WORK TASK —
Nothing should be left out. Give all the data again exactly as written.

Dataset excerpts —
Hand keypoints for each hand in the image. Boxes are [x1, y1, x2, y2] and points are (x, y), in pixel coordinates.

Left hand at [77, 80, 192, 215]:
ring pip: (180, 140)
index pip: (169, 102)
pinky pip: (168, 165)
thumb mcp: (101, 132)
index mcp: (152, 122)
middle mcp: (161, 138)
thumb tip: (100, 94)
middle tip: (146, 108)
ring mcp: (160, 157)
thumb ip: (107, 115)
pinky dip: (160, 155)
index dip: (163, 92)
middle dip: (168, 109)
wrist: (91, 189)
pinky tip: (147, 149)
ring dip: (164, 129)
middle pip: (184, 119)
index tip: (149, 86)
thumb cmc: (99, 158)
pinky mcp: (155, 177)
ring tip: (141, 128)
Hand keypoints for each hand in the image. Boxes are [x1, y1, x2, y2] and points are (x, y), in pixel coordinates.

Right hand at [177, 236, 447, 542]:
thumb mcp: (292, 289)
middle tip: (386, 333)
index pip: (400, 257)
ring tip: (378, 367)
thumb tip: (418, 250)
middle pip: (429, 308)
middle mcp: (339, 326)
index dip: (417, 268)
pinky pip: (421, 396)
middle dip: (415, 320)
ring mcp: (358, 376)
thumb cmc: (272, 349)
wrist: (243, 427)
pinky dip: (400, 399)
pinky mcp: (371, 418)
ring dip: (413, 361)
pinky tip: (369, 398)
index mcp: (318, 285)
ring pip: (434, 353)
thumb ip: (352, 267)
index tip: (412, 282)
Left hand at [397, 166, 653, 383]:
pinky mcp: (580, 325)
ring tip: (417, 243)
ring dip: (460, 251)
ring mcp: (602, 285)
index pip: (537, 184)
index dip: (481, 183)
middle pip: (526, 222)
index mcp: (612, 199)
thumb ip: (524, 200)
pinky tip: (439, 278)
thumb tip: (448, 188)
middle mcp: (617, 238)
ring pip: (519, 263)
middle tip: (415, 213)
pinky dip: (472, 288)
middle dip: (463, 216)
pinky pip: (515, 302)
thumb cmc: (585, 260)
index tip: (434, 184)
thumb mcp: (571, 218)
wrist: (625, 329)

COMPLETED EXERCISE —
Hand keypoints for each hand in the image. Boxes are [x1, y1, x2, y2] and points are (x, y), in pixel coordinates.

Left hand at [77, 80, 192, 215]:
ring pip: (180, 140)
index pip: (169, 102)
pinky pip: (168, 165)
thumb mcp: (101, 132)
index mcp: (152, 122)
middle mcp: (161, 138)
thumb tip: (100, 94)
middle tip: (146, 108)
ring mcp: (160, 157)
thumb ip: (107, 115)
pinky dip: (160, 155)
index dip: (163, 92)
middle dip: (168, 109)
wrist: (91, 189)
pinky tip: (147, 149)
ring dip: (164, 129)
middle pip: (184, 119)
index tip: (149, 86)
thumb cmc: (99, 158)
pinky mcp: (155, 177)
ring tip: (141, 128)
Hand keypoints for each hand in the image. Boxes are [x1, y1, x2, y2] and points are (x, y), in pixel coordinates.

Right hand at [177, 236, 447, 542]:
thumb mcp: (292, 289)
middle tip: (386, 333)
index pip: (400, 257)
ring tip: (378, 367)
thumb tip: (418, 250)
middle pip: (429, 308)
middle mcp: (339, 326)
index dip: (417, 268)
pinky pip: (421, 396)
middle dip: (415, 320)
ring mcp: (358, 376)
thumb cmc: (272, 349)
wrist: (243, 427)
pinky dip: (400, 399)
pinky mcp: (371, 418)
ring dip: (413, 361)
pinky tip: (369, 398)
index mcp: (318, 285)
ring pip: (434, 353)
thumb ip: (352, 267)
index tip: (412, 282)
Left hand at [397, 166, 653, 383]:
pinky mcp: (580, 325)
ring tip: (417, 243)
ring dip: (460, 251)
ring mcp: (602, 285)
index pip: (537, 184)
index dip: (481, 183)
middle pip: (526, 222)
index mcp: (612, 199)
thumb ip: (524, 200)
pinky tip: (439, 278)
thumb tip: (448, 188)
middle mcp: (617, 238)
ring pip: (519, 263)
middle tip: (415, 213)
pinky dip: (472, 288)
middle dip: (463, 216)
pinky pip: (515, 302)
thumb cmc: (585, 260)
index tip: (434, 184)
thumb mcp: (571, 218)
wrist: (625, 329)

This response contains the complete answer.